Scafati. Il ministro Giulia Grillo fa tappa all'ospedale

Pubblicato da agro24.it su Mercoledì 11 luglio 2018

Riflettori puntati anche sulla possibile fine del commissariamento della sanita’ in Campania. “Gli ultimi tavoli non sono buoni sulla Campania e sul commissariamento. Non e’ facile. Tra l’altro c’e’ anche un tema di non capire che la sanità richiede grandissima competenza, forse una delle competenze maggiori. Che competenza ha un presidente di Regione per fare il commissario? Ce lo siamo chiesti? E’ un fatto politico o e’ un fatto tecnico – ha proseguito la titolare del dicastero della Salute -. Io non avrei allargato assolutamente, e infatti abbiamo votato contro la legge che ha permesso di far nominare commissari i presidenti di Regione”.

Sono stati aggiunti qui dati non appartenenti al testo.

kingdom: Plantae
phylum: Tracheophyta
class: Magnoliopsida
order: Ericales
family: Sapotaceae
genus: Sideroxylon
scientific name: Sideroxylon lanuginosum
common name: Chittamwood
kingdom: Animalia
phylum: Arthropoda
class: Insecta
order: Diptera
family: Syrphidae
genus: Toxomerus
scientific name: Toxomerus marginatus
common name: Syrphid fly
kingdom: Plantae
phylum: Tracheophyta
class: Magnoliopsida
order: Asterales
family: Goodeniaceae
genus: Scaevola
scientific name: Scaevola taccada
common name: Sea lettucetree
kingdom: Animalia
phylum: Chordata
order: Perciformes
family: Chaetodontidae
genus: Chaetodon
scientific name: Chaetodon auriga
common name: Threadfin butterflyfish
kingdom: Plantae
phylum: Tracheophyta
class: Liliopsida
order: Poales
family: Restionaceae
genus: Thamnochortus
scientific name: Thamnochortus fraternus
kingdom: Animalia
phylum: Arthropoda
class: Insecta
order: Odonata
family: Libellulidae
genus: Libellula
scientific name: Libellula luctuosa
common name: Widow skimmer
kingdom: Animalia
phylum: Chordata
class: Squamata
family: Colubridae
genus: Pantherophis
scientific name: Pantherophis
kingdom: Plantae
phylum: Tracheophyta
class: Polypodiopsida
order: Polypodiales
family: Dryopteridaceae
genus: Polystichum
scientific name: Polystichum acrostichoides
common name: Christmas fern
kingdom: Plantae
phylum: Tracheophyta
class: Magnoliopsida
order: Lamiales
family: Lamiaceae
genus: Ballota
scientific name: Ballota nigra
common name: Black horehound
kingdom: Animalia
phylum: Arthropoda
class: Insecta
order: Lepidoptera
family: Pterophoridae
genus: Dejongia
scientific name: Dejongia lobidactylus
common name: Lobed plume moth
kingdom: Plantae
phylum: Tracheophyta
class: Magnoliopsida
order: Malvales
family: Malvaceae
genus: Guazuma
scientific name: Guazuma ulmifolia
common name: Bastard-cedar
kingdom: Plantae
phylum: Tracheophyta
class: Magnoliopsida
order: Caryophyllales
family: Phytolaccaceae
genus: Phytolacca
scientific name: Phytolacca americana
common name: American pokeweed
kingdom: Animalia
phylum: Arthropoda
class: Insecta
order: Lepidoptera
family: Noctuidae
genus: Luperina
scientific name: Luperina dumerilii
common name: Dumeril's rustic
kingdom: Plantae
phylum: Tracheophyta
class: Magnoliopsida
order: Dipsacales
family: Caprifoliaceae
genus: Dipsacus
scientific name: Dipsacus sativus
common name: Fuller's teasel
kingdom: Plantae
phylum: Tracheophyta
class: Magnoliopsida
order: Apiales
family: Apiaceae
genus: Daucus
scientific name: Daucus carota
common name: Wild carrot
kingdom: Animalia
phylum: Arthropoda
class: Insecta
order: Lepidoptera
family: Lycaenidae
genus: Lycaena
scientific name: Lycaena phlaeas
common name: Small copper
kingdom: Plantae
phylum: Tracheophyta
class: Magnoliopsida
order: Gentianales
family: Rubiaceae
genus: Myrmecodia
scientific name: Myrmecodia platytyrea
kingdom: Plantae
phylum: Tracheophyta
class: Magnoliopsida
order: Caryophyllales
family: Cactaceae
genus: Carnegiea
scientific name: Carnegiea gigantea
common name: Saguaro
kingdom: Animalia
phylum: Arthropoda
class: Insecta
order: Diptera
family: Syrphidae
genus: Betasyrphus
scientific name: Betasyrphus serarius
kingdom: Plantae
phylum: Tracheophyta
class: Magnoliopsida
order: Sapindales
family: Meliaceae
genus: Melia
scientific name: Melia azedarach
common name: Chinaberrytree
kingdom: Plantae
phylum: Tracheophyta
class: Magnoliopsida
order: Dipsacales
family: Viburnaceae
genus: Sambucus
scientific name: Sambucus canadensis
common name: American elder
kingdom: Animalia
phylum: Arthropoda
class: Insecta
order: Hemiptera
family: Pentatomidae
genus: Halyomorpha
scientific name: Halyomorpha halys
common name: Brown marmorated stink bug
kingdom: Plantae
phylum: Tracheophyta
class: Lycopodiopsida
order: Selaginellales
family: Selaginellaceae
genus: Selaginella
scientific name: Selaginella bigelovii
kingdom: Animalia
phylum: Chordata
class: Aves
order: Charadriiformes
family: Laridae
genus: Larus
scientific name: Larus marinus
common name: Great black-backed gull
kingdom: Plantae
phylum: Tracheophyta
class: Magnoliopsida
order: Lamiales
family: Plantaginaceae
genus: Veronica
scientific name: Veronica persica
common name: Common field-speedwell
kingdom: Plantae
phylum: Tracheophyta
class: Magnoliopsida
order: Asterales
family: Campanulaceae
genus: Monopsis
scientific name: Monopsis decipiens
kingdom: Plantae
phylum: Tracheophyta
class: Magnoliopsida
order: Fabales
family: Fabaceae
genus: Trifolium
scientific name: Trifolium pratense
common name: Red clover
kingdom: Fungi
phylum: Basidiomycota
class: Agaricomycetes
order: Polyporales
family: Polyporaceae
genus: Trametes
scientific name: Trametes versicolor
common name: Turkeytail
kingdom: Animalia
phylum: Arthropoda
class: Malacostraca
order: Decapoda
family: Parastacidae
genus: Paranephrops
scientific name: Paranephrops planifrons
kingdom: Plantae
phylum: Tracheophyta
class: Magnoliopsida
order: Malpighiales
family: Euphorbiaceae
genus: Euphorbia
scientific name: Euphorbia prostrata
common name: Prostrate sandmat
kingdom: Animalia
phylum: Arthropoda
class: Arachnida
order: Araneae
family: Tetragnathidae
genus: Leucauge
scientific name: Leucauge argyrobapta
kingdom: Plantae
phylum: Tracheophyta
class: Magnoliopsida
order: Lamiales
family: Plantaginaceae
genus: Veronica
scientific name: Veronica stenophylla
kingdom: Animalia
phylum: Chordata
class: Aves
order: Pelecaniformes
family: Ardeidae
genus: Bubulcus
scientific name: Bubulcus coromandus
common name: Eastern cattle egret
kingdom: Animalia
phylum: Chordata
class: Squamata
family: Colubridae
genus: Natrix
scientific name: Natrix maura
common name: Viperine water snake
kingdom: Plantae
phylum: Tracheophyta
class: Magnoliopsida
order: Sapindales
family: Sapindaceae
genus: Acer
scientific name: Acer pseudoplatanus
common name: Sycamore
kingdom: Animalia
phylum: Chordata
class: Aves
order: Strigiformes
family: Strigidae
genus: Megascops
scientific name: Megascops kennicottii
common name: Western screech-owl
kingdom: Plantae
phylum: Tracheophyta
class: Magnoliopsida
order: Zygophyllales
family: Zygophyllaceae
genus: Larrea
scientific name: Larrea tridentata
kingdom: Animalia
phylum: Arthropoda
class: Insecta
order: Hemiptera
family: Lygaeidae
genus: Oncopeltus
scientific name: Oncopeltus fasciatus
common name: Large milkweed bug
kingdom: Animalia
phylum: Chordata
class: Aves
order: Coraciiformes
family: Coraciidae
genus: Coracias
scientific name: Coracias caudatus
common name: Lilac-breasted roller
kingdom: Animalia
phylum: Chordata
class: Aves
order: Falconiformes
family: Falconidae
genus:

Secondo Grillo e’ necessario “assicurare al cittadino la qualità. E nel momento in cui si commissaria la Regione, si sta mettendo nelle mani di una singola persona che deve risolvere tutti i problemi che gli altri non hanno saputo risolvere. E come lo può fare uno che deve fare anche il presidente della Regione? Mi pare un pochino complicato e anche leggermente ambizioso”. Più in generale, ha concluso il ministro Grillo, “in Campania c’e’ stata tantissima illogicità organizzativa e programmatoria. Non si possono costruire ospedali e poi smantellarli. La sanita’ e’ stata per troppo tempo, e lo e’ ancora secondo me, una sorta di terreno di scorribanda politica. Io sono fortemente contraria a nomine politiche nella sanita’ perche’ si finisce che chi viene nominato non risponde al cittadino ma a chi l’ha nominato. Questo e’ un grande problema. Questo legame va scisso”.